There are four sets of parameters for strongly regular graphs on 36 vertices, two of which give rise to unique graphs. In the case of the other two, the exact numbers were not known at the time I wrote the paper [2]. There it was found that there are at least 32,548 srg's with parameters (36,15,6,6), at least 180 with parameters (36,21,12,12) and consequently the same number of complementary graphs (36,14,4,6). Recently Brendan McKay and I completed the search for all these strongly regular graphs and found that the lower bounds mentioned here are in fact also upper bounds. This follows from the fact that we found there are precisely 227 regular two-graphs on 36 vertices. This result has been written up and now appears in the Australasian Journal of Combinatorics [3]. For those interested I have included here a list of the 32,548 graphs with parameters (36-15-6-6) (4.5Mb) compressed using bzip2. Also, there are 3,854 descendants of the 227 regular two-graphs on 36 vertices. These are obtained by isolating a vertex by switching and then deleting it to get a strongly regular graph with parameters (35-18-9-9). These can be obtained either as a text file of (0,1) incidence matrices, below (4.64Mb), or its compressed form (35-18-9-9.bz2) (286Kb).

The descendants of the regular two-graphs on 38 vertices obtained in [3] are strongly regular graphs with parameters (37,18,8,9) and the 191 such two-graphs have a total of 6760 descendants. These are stored as a b2zipped file and can be obtained from the table below. It is very likely that this list is not exhaustive.

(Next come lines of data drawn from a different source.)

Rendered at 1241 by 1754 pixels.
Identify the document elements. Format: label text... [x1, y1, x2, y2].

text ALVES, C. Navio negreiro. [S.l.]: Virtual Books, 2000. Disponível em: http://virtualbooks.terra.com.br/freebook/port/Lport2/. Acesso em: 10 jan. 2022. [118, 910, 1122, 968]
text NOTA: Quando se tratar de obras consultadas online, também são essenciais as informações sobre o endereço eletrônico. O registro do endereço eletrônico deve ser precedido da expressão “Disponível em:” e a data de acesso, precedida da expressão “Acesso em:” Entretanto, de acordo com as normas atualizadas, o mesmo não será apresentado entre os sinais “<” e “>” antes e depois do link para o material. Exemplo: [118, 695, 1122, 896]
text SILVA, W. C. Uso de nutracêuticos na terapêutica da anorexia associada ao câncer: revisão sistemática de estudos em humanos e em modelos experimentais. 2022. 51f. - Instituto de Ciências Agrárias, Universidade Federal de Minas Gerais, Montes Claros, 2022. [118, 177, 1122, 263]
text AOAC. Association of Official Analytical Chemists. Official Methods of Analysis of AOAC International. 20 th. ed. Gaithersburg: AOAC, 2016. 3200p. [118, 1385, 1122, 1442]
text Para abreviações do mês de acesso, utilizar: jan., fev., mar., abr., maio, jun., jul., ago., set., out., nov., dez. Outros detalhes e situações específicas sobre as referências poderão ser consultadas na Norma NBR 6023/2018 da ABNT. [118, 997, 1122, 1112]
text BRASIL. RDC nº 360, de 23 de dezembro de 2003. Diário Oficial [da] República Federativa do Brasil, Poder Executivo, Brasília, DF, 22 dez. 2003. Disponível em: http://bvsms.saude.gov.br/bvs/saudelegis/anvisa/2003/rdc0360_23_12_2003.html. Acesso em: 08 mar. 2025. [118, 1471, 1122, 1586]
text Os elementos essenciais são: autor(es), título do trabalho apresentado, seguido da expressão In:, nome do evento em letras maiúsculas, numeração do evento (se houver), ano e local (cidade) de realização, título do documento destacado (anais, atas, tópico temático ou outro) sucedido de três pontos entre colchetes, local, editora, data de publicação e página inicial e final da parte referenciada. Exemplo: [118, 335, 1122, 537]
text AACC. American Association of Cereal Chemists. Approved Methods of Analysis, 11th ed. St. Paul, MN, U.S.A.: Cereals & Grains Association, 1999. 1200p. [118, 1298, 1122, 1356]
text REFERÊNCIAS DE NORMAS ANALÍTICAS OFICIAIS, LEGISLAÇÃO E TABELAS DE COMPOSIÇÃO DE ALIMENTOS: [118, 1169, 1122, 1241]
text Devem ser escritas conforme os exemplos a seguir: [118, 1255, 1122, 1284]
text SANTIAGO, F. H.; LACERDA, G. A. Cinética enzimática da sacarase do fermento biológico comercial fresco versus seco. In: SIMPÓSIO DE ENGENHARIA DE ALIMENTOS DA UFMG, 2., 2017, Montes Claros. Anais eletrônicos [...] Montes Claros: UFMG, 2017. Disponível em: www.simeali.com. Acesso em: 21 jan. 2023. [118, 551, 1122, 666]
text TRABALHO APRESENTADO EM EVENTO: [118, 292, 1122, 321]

In a further classification, Willem Haemers and I have determined all SRG's(64,18,2,6) [4].

Finally, along with K. Coolsaet and J. Degraer [5], I have succeeded in completing the search for the (45,12,3,3) strongly regular graphs. There are precisely 78 of these and they are accessible via the table below.

5-2-0-1 9-4-1-2 10-3-0-1 13-6-2-3 15-6-1-3
16-5-0-2 16-6-2-2 17-8-3-4 21-10-3-6 25-8-3-2
25-12-5-6 26-10-3-4 27-10-1-5 28-12-6-4 29-14-6-7
35-18-9-9 36-10-4-2 36-14-4-6 36-14-7-4 37-18-8-9
40-12-2-4 45-12-3-3 49-12-5-2 50-21-8-9 64-18-2-6


[1] E Spence, The Strongly Regular (40,12,2,4) Graphs Elec. Journ. Combin. Vol 7(1) 2000.
[2] E Spence, Regular Two-Graphs on 36 Vertices, Lin.Alg. and its App., 226-228 (1995) 459-497.
[3] B McKay and E Spence,Classification of regular two-graphs on 36 and 38 vertices, Australasian Journal of Combinatorics, vol.24, p.293 (2001)
[4] W Haemers and E Spence, The Pseudo-Geometric Graphs for Generalised Quadrangles of Order (3,t), European J. Combin. 22 (2001), no. 6, 839-845
[5] Coolsaet K., J. Degraer, E. Spence, The Strongly Regular (45,12,3,3) graphs, Electronic Journal of Combinatorics, Vol 13(1), R32, 2006.